Considering that much of the decline in the black community has been caused by the school system (as well as the war on drugs and a few other factors), I think it's rather optimistic to think that radically increasing the amount of schooling is going to fix things.
Maybe it would surprise you to realise that yes, child-rearing culture can be and is a cause of persistent poor educational outcomes and a large part of the poverty cycle. Watch "Precious" for a taste. Some poor parents are actually scared of and distrustful of education. Some feel jealous if they see their children succeeding.
Re: McDonalds, what's wrong with that? It's not glamorous but it's a solid job which teaches good skills. People need to start somewhere, people from poverty may have no experience with the very most basic financial and life-skills you take for granted: managing expenditure, keeping income regular, putting aside spare cash, staying in one job. Those are the basics people need to learn, and the idea is that someone from poverty who succeeds at that stage can pass on the benefits they gain to their children, who will do even better. Then in a generation or two more they can become a university-educated family.
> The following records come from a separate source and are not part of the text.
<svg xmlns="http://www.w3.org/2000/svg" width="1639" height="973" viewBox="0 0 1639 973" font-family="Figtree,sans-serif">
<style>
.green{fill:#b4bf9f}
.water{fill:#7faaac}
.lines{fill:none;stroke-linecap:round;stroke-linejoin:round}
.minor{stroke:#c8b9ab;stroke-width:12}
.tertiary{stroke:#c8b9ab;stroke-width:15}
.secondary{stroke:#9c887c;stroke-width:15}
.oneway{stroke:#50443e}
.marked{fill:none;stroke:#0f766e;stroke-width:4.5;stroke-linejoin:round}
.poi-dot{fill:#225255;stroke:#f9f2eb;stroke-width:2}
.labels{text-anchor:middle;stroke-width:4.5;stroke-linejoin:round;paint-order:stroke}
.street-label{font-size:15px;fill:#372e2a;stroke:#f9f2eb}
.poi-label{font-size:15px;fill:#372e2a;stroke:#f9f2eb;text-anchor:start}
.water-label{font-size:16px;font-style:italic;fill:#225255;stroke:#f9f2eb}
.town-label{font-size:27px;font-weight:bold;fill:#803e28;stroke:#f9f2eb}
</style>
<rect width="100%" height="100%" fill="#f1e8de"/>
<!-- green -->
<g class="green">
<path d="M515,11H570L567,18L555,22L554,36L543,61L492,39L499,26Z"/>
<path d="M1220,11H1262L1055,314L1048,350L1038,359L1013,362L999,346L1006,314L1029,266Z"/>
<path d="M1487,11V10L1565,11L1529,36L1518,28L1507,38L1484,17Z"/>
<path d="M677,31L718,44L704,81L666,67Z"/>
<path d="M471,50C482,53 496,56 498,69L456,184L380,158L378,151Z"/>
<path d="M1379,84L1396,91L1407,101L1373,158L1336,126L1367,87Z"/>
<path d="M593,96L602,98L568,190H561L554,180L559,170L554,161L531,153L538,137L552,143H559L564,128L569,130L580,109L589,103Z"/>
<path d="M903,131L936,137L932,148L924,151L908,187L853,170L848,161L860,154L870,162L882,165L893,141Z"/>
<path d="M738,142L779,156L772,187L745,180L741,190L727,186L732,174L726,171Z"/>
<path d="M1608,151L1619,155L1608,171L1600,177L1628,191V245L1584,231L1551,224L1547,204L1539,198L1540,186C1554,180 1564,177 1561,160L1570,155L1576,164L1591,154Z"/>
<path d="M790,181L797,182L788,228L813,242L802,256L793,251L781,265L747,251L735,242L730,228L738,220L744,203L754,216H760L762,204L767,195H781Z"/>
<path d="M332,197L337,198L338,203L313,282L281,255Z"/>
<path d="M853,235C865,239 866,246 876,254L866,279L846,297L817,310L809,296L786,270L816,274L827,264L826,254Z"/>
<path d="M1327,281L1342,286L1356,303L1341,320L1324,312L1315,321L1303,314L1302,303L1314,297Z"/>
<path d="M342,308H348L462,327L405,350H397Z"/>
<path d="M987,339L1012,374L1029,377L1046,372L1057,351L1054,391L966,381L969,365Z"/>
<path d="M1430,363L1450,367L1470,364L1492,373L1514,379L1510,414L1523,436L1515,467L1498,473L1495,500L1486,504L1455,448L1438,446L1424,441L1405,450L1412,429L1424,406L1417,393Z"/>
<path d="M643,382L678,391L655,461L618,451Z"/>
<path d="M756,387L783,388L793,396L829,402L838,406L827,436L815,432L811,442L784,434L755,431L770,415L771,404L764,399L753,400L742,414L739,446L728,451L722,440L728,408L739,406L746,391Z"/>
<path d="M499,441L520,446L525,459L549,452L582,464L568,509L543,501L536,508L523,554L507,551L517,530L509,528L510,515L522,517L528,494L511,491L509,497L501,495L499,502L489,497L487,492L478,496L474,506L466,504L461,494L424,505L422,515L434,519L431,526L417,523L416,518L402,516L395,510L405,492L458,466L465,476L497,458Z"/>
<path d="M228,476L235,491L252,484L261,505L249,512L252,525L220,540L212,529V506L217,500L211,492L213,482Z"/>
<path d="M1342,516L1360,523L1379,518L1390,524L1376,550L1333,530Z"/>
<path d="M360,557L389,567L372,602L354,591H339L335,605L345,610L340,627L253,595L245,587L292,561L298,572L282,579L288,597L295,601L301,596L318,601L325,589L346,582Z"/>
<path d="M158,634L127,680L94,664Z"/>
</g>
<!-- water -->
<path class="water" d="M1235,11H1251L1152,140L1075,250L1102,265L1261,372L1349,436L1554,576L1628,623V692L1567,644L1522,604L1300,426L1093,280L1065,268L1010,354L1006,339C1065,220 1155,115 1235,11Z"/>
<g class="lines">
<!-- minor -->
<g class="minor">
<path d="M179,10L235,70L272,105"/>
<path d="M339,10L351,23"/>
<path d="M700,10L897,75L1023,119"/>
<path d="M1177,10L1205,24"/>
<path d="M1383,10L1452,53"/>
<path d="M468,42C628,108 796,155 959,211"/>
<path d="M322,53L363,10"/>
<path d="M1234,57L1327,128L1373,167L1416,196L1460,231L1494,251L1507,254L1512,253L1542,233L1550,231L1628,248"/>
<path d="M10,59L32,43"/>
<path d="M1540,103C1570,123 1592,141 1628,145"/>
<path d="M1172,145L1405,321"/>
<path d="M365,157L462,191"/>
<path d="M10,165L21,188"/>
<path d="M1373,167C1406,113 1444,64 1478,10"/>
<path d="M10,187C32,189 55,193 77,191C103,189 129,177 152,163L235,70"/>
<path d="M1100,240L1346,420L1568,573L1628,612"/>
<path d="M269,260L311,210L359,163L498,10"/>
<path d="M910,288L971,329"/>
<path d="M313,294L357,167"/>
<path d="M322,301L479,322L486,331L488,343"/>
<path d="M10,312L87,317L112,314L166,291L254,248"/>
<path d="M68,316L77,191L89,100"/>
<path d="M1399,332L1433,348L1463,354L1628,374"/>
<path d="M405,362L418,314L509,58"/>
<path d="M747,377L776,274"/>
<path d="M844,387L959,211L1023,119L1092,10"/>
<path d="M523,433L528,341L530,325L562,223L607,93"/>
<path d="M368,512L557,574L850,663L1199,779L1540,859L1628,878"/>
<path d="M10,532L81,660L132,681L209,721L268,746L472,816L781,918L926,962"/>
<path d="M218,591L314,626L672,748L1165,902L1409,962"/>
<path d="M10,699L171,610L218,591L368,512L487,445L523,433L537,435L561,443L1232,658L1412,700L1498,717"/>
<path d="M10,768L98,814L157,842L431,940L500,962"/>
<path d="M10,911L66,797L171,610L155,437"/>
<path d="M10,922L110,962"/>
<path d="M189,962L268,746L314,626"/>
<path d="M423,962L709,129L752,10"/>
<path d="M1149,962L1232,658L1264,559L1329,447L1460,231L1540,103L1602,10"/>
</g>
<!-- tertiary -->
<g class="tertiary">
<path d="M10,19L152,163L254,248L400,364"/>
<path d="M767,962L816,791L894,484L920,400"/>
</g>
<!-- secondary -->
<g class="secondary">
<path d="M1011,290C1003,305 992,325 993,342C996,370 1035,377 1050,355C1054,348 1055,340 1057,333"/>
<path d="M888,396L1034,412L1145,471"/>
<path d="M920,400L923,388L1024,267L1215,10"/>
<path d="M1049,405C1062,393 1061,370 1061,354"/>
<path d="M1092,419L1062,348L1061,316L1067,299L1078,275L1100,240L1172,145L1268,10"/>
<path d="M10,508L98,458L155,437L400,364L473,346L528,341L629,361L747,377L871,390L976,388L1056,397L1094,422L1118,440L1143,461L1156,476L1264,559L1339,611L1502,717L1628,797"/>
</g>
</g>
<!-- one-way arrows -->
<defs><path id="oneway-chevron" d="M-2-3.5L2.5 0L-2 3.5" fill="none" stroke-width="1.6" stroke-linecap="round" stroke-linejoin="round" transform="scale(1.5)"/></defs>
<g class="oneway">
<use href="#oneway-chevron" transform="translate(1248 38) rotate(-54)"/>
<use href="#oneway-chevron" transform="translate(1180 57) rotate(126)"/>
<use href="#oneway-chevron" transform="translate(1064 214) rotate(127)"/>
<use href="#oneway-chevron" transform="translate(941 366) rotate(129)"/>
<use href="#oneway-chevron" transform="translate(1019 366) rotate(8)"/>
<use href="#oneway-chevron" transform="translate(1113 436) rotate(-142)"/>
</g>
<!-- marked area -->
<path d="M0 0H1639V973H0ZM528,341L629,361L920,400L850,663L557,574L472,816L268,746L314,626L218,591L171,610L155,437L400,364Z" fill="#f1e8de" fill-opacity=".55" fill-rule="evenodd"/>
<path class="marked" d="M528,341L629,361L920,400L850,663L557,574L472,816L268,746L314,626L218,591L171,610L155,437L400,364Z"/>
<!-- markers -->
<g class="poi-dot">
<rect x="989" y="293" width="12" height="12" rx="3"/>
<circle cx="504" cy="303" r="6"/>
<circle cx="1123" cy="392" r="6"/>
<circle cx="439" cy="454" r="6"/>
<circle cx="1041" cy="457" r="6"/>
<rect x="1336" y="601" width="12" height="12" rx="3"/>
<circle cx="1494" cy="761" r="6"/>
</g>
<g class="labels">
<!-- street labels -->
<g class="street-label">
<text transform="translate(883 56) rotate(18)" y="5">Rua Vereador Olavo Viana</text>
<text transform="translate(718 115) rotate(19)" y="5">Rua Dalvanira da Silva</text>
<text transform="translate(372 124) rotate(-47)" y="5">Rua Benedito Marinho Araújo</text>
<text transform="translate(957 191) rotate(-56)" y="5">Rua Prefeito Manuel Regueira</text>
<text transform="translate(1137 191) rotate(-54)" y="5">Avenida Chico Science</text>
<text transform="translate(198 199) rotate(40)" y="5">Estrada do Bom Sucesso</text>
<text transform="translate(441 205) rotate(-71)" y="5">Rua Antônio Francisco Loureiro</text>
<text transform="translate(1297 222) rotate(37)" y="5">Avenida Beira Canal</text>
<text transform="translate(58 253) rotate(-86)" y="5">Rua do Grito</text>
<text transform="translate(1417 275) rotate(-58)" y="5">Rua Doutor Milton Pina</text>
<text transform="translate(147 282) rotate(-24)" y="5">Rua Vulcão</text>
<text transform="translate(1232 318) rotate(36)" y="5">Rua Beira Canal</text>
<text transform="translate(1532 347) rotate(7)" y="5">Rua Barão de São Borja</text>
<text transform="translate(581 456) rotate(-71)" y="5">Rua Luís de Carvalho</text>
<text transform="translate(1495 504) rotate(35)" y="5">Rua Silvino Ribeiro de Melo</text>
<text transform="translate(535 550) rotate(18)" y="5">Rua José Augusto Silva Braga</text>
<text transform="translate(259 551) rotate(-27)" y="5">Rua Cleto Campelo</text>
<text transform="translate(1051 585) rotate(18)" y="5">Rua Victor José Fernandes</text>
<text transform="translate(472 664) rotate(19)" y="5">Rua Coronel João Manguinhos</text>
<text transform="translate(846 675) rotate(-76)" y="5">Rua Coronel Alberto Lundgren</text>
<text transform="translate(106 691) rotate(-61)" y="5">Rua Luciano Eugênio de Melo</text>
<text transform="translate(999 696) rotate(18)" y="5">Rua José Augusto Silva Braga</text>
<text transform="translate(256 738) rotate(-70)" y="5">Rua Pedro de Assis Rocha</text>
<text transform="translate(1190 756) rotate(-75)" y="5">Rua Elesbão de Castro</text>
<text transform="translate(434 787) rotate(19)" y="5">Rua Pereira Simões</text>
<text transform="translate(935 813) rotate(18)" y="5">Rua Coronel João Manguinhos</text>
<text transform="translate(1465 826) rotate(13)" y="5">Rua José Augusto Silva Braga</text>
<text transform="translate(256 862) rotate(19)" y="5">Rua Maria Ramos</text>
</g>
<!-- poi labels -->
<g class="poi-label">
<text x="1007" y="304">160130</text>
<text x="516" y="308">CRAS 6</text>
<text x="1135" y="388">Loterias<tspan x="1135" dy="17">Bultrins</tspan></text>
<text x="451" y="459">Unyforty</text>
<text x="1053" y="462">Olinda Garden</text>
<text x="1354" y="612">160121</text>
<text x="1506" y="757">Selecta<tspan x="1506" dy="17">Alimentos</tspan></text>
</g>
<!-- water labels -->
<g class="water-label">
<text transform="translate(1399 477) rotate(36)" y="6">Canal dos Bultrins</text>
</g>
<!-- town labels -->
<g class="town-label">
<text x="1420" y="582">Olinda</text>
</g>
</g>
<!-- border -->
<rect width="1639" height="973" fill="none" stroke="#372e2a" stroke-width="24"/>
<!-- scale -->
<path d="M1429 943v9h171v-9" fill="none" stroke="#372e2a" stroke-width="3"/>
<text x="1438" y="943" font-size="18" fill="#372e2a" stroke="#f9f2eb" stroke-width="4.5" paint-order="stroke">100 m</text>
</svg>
"Maybe it would surprise you to realise that yes, child-rearing culture can be and is a cause of persistent poor educational outcomes and a large part of the poverty cycle."
I realize this. I don't think having kids in school for more hours per day is the right way to change the culture though.
> The process I have described—setting clear goals, choosing an approach, measuring results, and then using those measurements to continually refine our approach
This sounds like a pretty pragmatic plan to me. I know that I don't necessarily agree with the direction he's going (I would personally pick other problems to tackle), so I just hope someday I'm in a position to do something along the same vein and learn from the lessons he's willing to share.